In this scoping review, a systematic search of five electronic research databases-PubMed, SCOPUS, CINHAL Complete, Allied and Complementary Medicine (AMED), and APA PsycInfo-was conducted to identify relevant articles conducted in Africa on euthanasia. After deduplication with the Rayyan software, the retrieved literature were screened for eligibility, and only eligible articles were included in the review. Relevant data from these articles were extracted and analyzed using narrative synthesis.

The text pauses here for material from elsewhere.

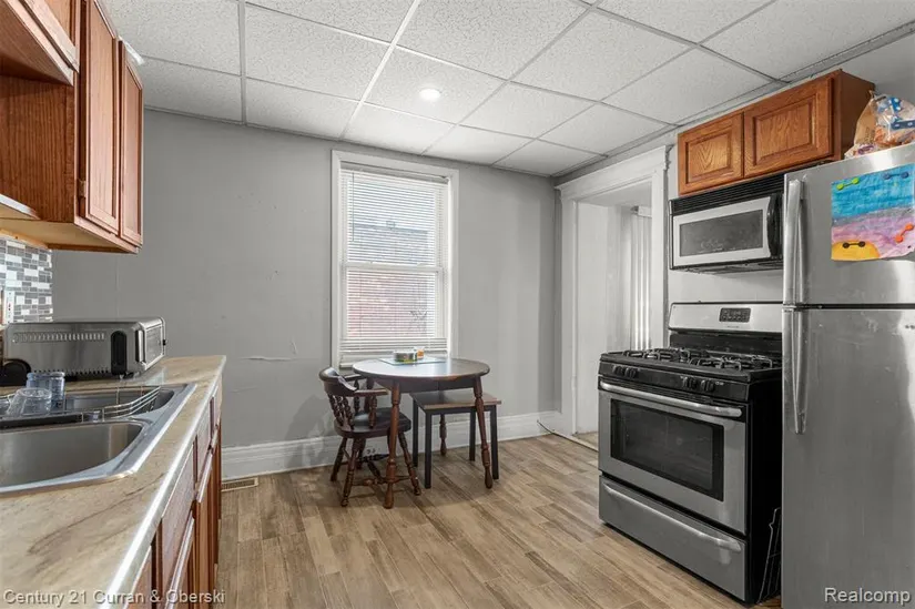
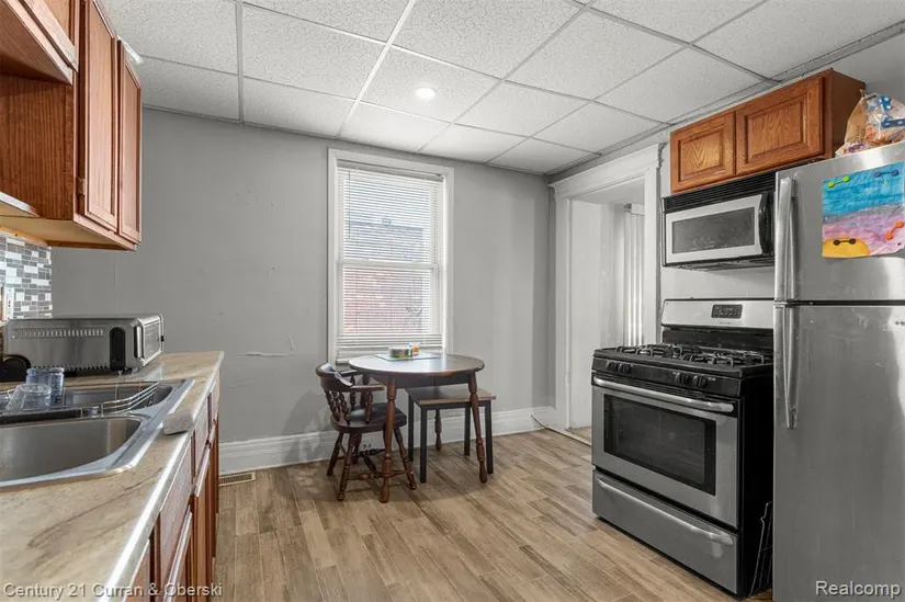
+ soap bar [161,408,195,435]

Only 14 articles reporting empirical studies, conducted in Africa, and published in English, were included in the review after a rigorous screening process. The review shows a wide rejection of euthanasia, but there is not much resistance to passive euthanasia, that is, withholding/withdrawing life-saving medical care from a terminally ill patient, mostly due to advanced age of the patient and the incurability of the illness. Many factors, such as religion, profession, and age help in shaping the way an individual view and understand PAS/E. Professionals take the patient's clinical condition and sociocultural context into consideration when making decisions about end-of-life care. The sociocultural context did not favor PAS/E.
Euthanasia will continue to be a subject of controversy and debate in Africa and elsewhere. The majority of Africans hold the duty of care and preservation of life as the hallmark of medical practice, which informs the wide rejection of PAS/E.

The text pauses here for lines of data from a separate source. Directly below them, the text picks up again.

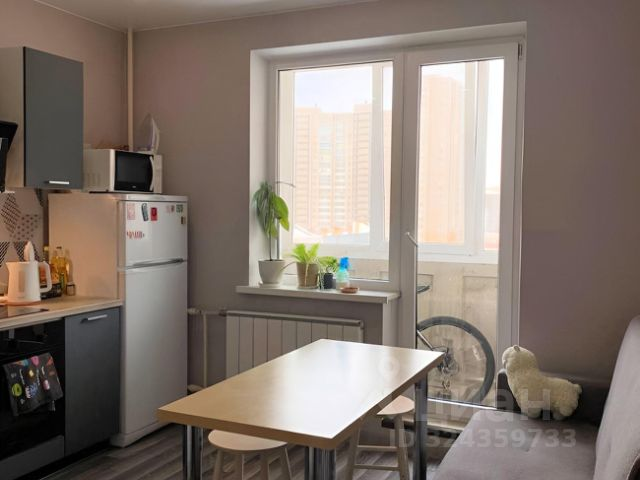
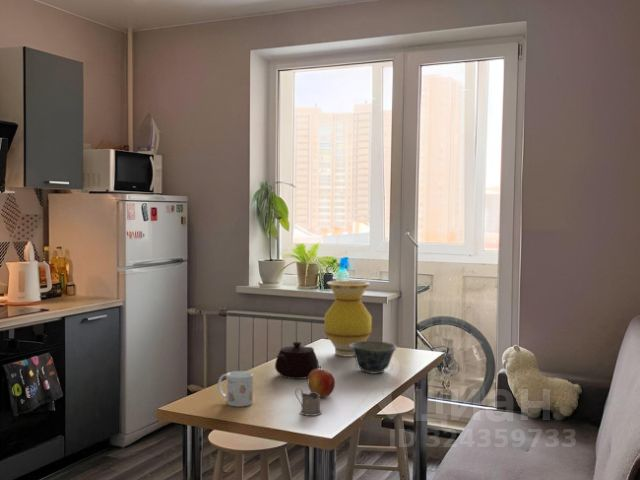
+ tea glass holder [294,387,322,417]
+ mug [217,370,254,408]
+ vase [323,280,373,358]
+ bowl [349,340,398,375]
+ teapot [274,341,320,380]
+ apple [307,365,336,398]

核心伦理困境在于,医生协助自杀和安乐死(PAS/E)与医疗实践的核心价值相矛盾,而医疗实践的核心价值是关乎保护生命的照护职责。虽然支持和反对安乐死的大多数论据都来自其他大洲,但没有一个非洲国家将PAS/E合法化或非罪化。本范围综述的实质是通过综合非洲关于该主题的实证文章,整理非洲有关安乐死的证据和科学观点。
在本范围综述中,对五个电子研究数据库——PubMed、SCOPUS、CINHAL Complete、联合与补充医学数据库(AMED)以及美国心理学会心理学文摘数据库(APA PsycInfo)进行了系统检索,以识别在非洲进行的有关安乐死的相关文章。使用Rayyan软件去重后,对检索到的文献进行资格筛选,只有符合条件的文章才纳入综述。从这些文章中提取相关数据,并采用叙述性综合分析方法进行分析。

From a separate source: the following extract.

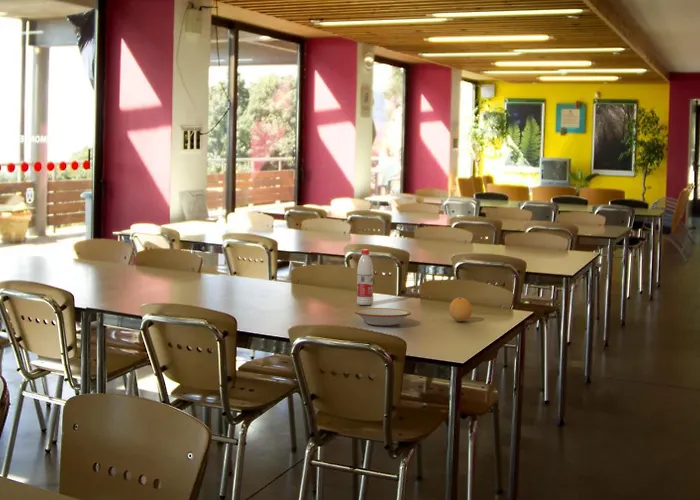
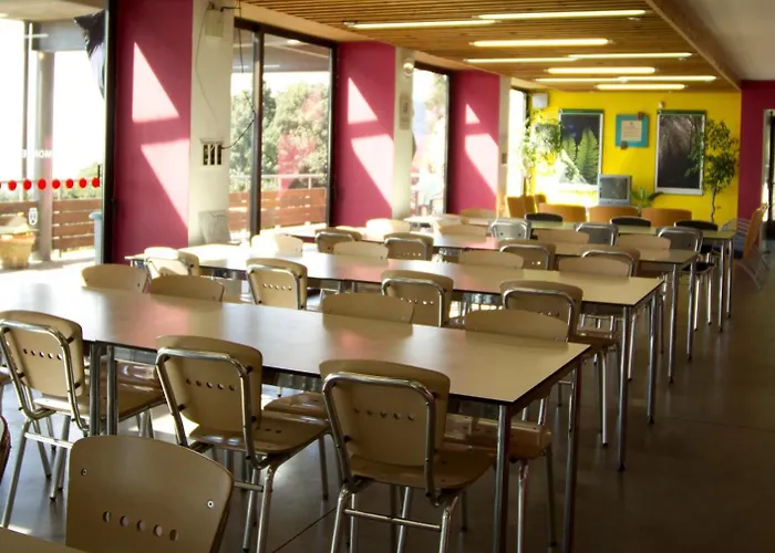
- bowl [353,307,412,327]
- water bottle [356,248,374,306]
- fruit [448,296,473,322]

经过严格筛选过程后,综述仅纳入了14篇在非洲进行的、以英文发表的报道实证研究的文章。该综述表明,人们广泛反对安乐死,但对被动安乐死,即不给身患绝症的患者提供/停止提供挽救生命的医疗护理,并没有太多抵制,这主要是由于患者年事已高且疾病无法治愈。许多因素,如宗教、职业和年龄,有助于塑造个人看待和理解PAS/E的方式。专业人员在做出临终护理决策时会考虑患者的临床状况和社会文化背景。社会文化背景不支持PAS/E。
在非洲和其他地方,安乐死将继续是一个有争议和辩论的话题。大多数非洲人将照护职责和保护生命视为医疗实践的标志,这导致人们广泛反对PAS/E。